Comme le rappelle Marie Darrieussecq, un certain Monsieur Le Franc, en 1812, ne manquera pas de conspuer la peintre Constance Mayer et sa Jeune Naïade pour avoir osé peindre un nu de femme : « Une femme doit se borner à peindre quelques bouquets de fleurs ou à tracer sur la toile les traits de parents qui lui sont chers. Aller plus loin, n’est-ce pas se montrer rebelle à la nature ? N’est-ce pas violer toutes les lois de la pudeur ? » Elle se suicidera à 45 ans.

Et même si en 1907, Paula a accès à des cours d’anatomie et ne déclenche plus autour d’elle le même rejet par le simple fait de peindre une femme nue, elle reste une exception. Car, non seulement elle peint une femme nue : la chasse gardée des hommes mais elle se peint, elle, nue.

Elle démontre alors doublement combien elle n’a pas besoin des hommes, elle ne se voit pas par le prisme des hommes. C’est son regard sur elle qui compte. Les hommes sont exclus de la création des femmes, et cela, ils ne le supportent pas puisqu’ils croient qu’elles doivent leur être, ad vitam aeternam, subordonnées. Or, une femme qui crée démontre sa puissance et son auto-suffisance au sens littéral du terme, c’est-à-dire que, réellement, elle n’a pas besoin des hommes pour être, exister et créer.
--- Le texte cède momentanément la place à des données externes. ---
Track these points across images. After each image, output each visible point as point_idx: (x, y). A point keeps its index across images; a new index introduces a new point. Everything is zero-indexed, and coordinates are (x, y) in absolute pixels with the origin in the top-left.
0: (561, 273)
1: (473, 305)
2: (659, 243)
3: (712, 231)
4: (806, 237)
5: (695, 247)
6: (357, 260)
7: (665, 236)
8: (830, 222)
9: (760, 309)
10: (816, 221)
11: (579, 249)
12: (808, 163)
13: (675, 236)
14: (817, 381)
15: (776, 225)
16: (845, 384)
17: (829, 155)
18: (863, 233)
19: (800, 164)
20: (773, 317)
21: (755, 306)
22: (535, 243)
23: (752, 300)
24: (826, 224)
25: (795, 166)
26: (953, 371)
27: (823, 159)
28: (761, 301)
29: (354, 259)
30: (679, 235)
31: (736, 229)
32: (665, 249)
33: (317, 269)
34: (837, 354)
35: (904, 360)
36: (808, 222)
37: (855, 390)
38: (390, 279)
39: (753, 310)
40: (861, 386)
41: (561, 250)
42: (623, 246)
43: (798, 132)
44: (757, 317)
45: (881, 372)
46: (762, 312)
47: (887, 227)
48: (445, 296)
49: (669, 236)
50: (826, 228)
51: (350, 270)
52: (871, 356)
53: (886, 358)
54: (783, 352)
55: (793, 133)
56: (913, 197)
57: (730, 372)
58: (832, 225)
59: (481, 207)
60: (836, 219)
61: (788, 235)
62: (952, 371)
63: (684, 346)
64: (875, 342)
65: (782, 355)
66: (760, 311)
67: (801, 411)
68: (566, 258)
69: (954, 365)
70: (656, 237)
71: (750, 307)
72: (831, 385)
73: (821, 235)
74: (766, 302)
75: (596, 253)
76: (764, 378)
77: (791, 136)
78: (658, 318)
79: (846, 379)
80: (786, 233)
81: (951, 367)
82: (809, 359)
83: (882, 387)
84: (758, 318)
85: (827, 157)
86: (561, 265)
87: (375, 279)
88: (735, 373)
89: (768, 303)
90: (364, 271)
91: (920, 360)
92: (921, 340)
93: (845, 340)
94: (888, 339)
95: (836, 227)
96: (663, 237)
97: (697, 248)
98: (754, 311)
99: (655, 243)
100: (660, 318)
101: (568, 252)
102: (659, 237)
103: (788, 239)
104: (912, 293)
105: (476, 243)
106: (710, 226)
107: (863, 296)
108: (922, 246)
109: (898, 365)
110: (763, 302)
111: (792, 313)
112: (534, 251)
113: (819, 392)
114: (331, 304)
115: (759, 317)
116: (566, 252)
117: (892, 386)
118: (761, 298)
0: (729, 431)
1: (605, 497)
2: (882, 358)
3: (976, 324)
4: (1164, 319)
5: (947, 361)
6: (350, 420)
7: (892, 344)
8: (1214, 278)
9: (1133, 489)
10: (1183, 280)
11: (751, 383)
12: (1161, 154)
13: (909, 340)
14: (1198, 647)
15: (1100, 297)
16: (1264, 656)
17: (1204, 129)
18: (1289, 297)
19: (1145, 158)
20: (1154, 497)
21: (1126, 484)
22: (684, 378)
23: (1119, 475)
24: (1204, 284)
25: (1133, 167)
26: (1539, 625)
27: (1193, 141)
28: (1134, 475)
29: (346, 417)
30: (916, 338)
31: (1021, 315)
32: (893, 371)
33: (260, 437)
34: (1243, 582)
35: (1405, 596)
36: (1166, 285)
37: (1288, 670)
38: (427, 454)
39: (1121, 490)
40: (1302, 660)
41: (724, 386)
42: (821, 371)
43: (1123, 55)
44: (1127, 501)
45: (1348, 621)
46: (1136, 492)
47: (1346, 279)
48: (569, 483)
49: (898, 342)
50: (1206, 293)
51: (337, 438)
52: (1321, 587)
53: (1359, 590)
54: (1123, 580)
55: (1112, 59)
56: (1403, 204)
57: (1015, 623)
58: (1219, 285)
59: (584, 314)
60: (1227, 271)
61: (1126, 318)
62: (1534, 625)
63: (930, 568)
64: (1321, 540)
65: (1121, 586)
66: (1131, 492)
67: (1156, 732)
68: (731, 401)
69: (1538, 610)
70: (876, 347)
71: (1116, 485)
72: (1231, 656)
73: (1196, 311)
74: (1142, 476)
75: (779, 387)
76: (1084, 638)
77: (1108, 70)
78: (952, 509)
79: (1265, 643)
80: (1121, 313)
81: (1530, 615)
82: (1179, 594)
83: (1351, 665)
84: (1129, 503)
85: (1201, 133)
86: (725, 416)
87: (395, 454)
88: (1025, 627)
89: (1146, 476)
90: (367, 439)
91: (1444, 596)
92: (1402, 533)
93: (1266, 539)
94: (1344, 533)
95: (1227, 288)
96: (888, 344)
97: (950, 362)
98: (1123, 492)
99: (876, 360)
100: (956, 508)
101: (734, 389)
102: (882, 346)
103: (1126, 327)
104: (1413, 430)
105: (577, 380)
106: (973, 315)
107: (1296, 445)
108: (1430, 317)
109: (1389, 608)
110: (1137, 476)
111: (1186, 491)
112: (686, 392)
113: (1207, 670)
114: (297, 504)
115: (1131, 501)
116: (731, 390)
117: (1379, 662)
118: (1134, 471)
Or, qui crée ? Dieu. Un homme. Une femme ne crée pas, elle est créée. Une femme qui crée est donc, de facto, une menace pour l’ordre – établi – du monde où les femmes ont été pensées par des hommes et créées par des hommes (Dieu).

Paula écrira ces mots dans son journal : « Je ne suis plus Modersohn (le nom de son mari) et je ne suis plus Paula Becker non plus. Je suis Moi, et j’espère devenir Moi de plus en plus. » Cette pensée résume à elle seule le parcours de vie de Paula dont la création, comme toujours, est intimement liée à son évolution personnelle.

Merci à Marie Darrieussecq d’avoir exhumé de l’oubli cette femme éminemment moderne, cette peintre et cette artiste car son œuvre et son chemin de vie résonnent en nous aujourd’hui tant il est encore difficile d’être une femme artiste au XXIsiècle. La rendre vivante à nouveau dans nos esprits permet d’éclairer notre chemin à nous…

Ce petit livre est un bijou, je dirai même un chef d’œuvre. Il est beau, poétique, fort, puissant. Je le mettrai entre les mains de toutes les personnes que je rencontre et aimerais qu’il soit étudié à l’école plutôt que certains livres insipides qui sont aujourd’hui enseignés…

Grâce à ce livre, le Musée d’Art moderne de Paris a organisé en 2016 la première exposition sur l’œuvre de Paula en France.

 

* L’Académie des beaux-arts était interdite aux femmes jusqu’en 1900. Les femmes devaient donc suivre leur formation dans des institutions privées. L’inscription à l’Académie Julian, l’une des plus fameuses, qui était mixte, était deux fois plus élevée pour les femmes que pour les hommes.

** La philosophe des femmes Geneviève Fraisse parle de cette notion essentielle d’appropriation dans La Sexuation du monde.